Yuji Kawasima is a PhD candidate in the Department of Art History at the Universidad Complutense in Madrid, where he works under the direction of Dr. Estrella de Diego. He is a member of the research group coordinated by Projeto Leonilson for the realization of the catalogue raissoné of José Leonilson Bezerra Dias. Kawasima is a frequent contributor to the cultural supplement Babelia of El País (Spain). He is a founding member of the collective, Indisciplinadas, and has realized curatorial projects in collaboration with the Museo Nacional Centro de Arte Reina Sofía, São Paulo Art Book Fair, Centro de Arte Dos de Mayo, Museo de Arte de Castilla y León y Medialab-Prado.
Gabriela Rangel holds an MA in curatorial studies from the Center for Curatorial Studies at Bard College, an MA in media and communications studies from the Universidad Católica Andrés Bello in Caracas, and a BA in film studies from the International Film School at San Antonio de los Baños, Cuba.
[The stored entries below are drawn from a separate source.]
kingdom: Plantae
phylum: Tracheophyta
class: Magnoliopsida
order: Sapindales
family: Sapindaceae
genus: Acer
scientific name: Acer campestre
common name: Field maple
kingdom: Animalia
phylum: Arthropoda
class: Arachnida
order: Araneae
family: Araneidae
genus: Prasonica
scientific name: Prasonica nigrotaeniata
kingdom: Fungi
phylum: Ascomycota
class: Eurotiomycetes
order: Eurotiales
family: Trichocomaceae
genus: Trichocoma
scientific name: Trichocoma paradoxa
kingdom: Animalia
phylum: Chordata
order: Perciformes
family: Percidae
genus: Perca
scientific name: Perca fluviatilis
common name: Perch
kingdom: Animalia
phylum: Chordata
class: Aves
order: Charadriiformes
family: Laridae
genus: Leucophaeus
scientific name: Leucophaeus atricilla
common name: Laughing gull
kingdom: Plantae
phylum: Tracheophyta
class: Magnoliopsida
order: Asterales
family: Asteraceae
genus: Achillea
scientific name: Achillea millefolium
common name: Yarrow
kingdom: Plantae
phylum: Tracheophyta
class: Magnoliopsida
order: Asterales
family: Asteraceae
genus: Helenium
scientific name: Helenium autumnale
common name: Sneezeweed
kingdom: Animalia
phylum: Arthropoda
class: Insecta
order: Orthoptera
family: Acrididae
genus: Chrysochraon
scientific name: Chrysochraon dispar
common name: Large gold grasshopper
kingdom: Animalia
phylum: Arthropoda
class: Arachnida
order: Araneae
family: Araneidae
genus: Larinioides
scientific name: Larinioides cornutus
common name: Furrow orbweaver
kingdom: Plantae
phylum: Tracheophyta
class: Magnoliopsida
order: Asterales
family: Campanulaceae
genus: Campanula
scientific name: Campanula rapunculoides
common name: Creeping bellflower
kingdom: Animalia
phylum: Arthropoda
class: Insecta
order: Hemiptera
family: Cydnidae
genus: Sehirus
She is currently the director of Visual Arts and chief curator at the Americas Society. Prior to this position she was assistant curator of Latin American art and programs coordinator for the International Center for the Arts of the Americas at the Museum of Fine Arts, Houston. She has curated exhibitions on the work of Marta Minujin, Gordon Matta Clark, Paula Trope, Carlos Cruz-Diez, Juan Downey, and Dias & Riedweg, among others. Rangel has also made catalogue contributions to Arturo Herrera (Transnocho Arte Contacto, Caracas, 2009), Arte no es vida (El Museo del Barrio, New York, 2008), Da Adversidade Vivemos: Artistes d'Amérique latine (Musée d’Art Moderne de la Ville de Paris, 2001) and Liliana Porter (Centro de Arte Recoleta, Buenos Aires), and coedited A Principality on its Own (Americas Society-David Rockefeller Center for Latin American Studies at Harvard, 2006).
Jenni Sorkin is associate professor of Contemporary Art History at University of California, Santa Barbara. She holds a PhD in the history of art from Yale University. She writes on the intersection between gender, craft, material culture, and contemporary art, and has received fellowships from the ACLS, the Luce Foundation, and the Getty Research Institute. In 2016, she cocurated, with Paul Schimmel, Revolution in the Making: Abstract Sculpture by Women, 1947-2016, the inaugural exhibition at Hauser & Wirth in Los Angeles. She recently published her first book, Live Form: Women, Ceramics and Community (The University of Chicago Press, 2016), which examines gender and post-war ceramics practice at Black Mountain College and other utopian communities.
Edward J. Sullivan is the Helen Gould Sheppard professor of art history at NYU 's Institute of Fine Arts. His area of specialization is modern and contemporary art of Latin America and the Caribbean. He is the author of over thirty books and exhibition catalogues. His most recent book Making the Americas Modern: Hemispheric Art 1910-50 will be published this winter by Laurence King Ltd (London).
Susanna V. Temkin is assistant curator at the Americas Society. She earned her master’s and PhD degrees from the Institute of Fine Arts, New York University, where her research focused on modern art in the Americas. From 2011 to 2016, she served as the research and archive specialist at the gallery Cecilia de Torres, Ltd., where she assisted in coauthoring the digital catalogue raisonné of Joaquín Torres-García (www.torresgarcia.com). Previously, she held positions at El Museo del Barrio in New York and The Wolfsonian-Florida International University in Miami. Her essays and reviews have been published in the Rutgers Art Review and Hemispheres, and she recently authored the chronology of Concrete Cuba: Cuba Geometric Abstraction from the 1950s, produced by David Zwirner Books.